Will Ireland’s experience in banking help us?

UK companies are beginning to explore options such as secondary listings in the EU

We’ve become all-too-used to Irish companies ditching Dublin for the bright lights of London and, more to the point, its stock exchange.

Smurfit Kappa moved its main listing to London last year, following the example of CRH a few years ago. Others, such as DCC and Greencore have downright quit the Irish Stock Exchange.

But Goodbody Stockbrokers’ head of corporate business in the UK, Piers Coombs, who was hired last year from Canaccord Genuity, says the trend may be reversed in the coming years as UK-listed companies weigh the impact of Brexit.

Coombs tells Cantillon that UK companies, particularly in the mid-caps FTSE 250 space which Goodbody has really gone after in the past year, are beginning to explore options such as secondary listings in the EU. This is because it remains unclear what kinds of barriers may be raised in the Brexit talks that would make it more difficult for London-listed companies to raise capital.


Goodbody said on Monday it had been appointed corporate broker for UK gaming firm Playtech, securing its first such role for a FTSE 250 company that doesn’t have any Irish connections.

UK referendum

He will have a willing ear in Irish Stock Exchange (ISE) chief executive Deirdre Somers, who has long bemoaned that Ireland Inc isn't engaging in a concerted effort to win business from the City of London following the UK referendum.

The ISE recently launched a marketing campaign to promote Dublin as a place for UK-listed companies to establish quotations in order to maintain a European gateway.

Cantillon's sure that Somers didn't have Eoghan Murphy, the Minister of State for Financial Services, in mind when she was calling out reticent types.

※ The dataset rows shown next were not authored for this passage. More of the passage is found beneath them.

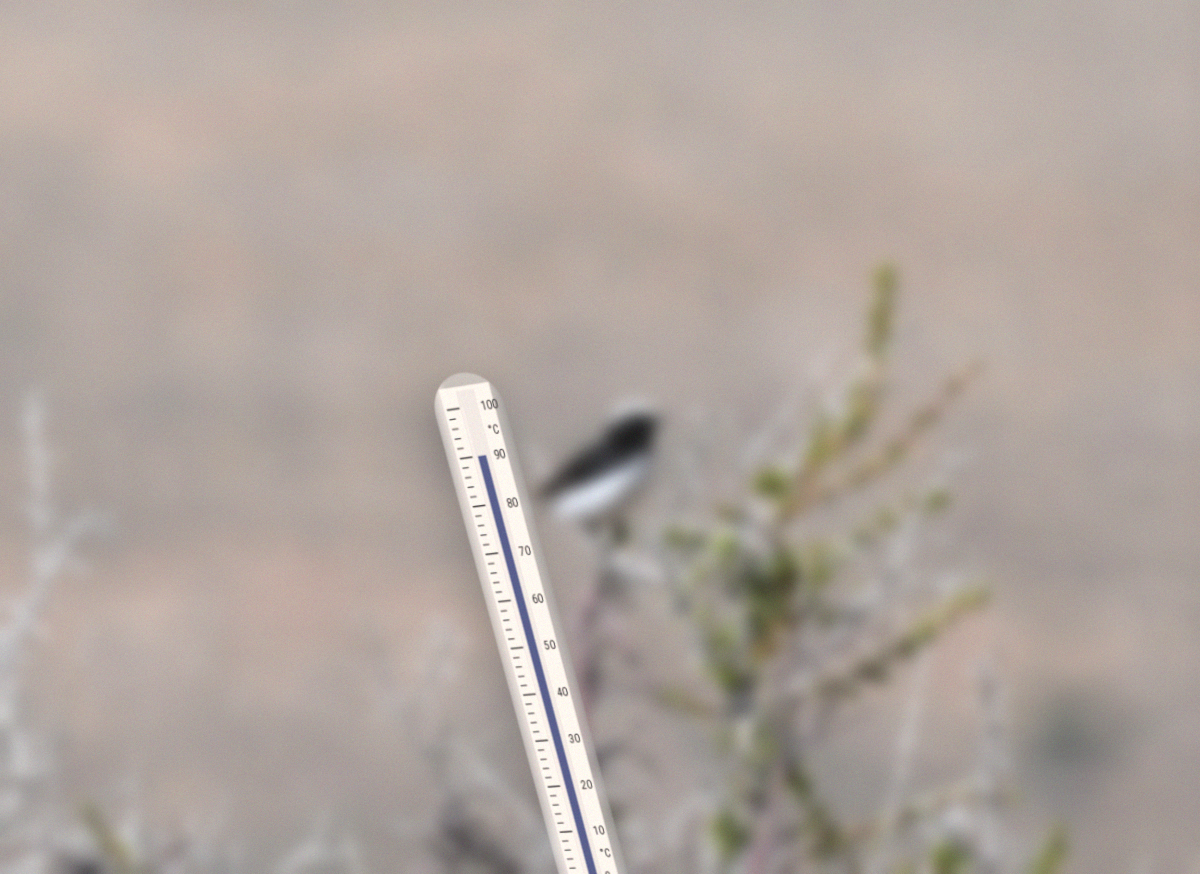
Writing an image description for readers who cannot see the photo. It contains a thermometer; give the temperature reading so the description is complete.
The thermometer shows 90 °C
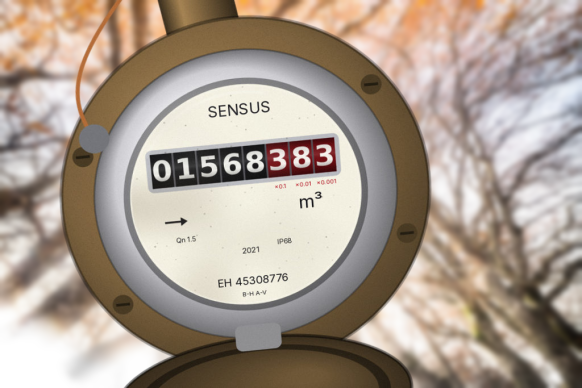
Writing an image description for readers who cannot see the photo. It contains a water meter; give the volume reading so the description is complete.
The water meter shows 1568.383 m³
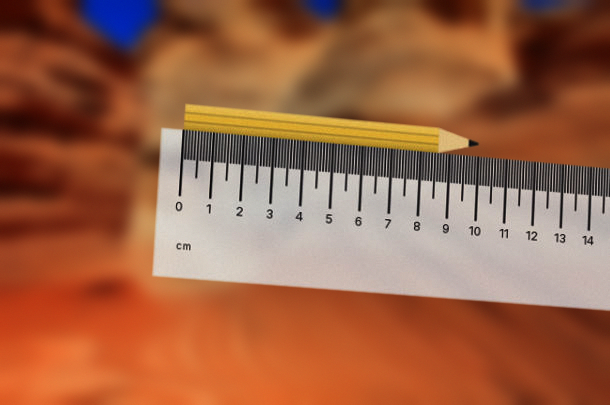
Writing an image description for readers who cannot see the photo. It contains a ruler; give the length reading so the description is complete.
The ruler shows 10 cm
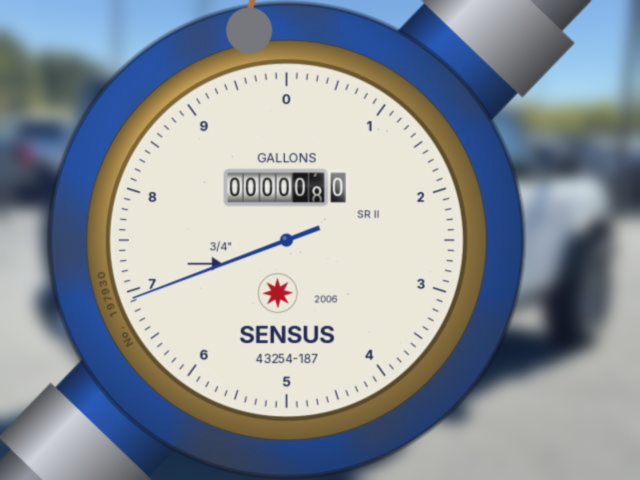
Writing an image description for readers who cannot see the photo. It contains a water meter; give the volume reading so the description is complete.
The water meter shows 76.9 gal
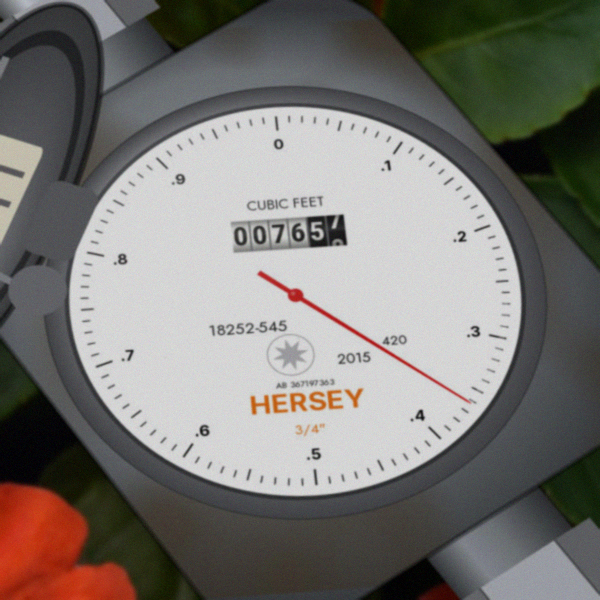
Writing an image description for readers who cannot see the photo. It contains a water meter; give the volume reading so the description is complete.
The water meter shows 7657.36 ft³
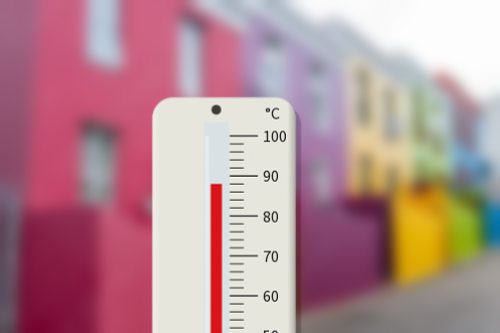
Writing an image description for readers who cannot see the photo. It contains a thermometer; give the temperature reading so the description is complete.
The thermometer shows 88 °C
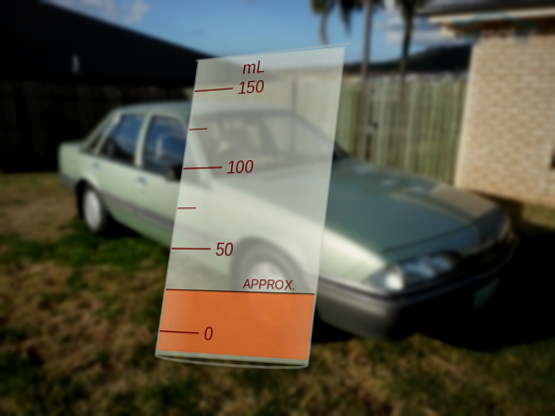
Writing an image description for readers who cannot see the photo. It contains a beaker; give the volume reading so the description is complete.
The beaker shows 25 mL
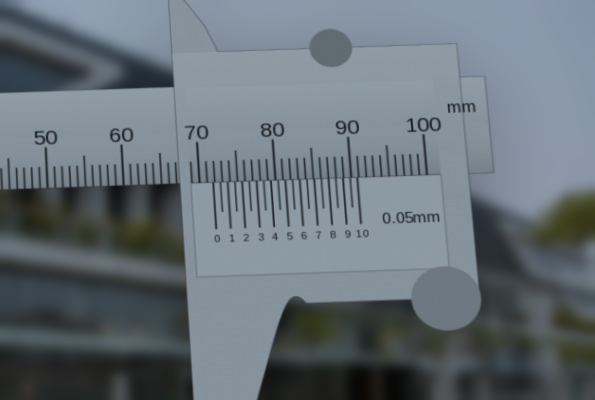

Taking to the State not once, but twice, a financial forum for international bankers in Dublin last week, Murphy recounted his recent tour of Hong Kong and Beijing trying to drum up some business.

He flew into London on Monday to advance the State's case to replace London as the home of the European Banking Authority, which was established in 2011 as part of Europe's response to the financial crisis. Well, you can't say Ireland, home to Europe's biggest banking bust-up, hasn't thrown plenty of work the EBA's way. Wonder if that's in the pitch?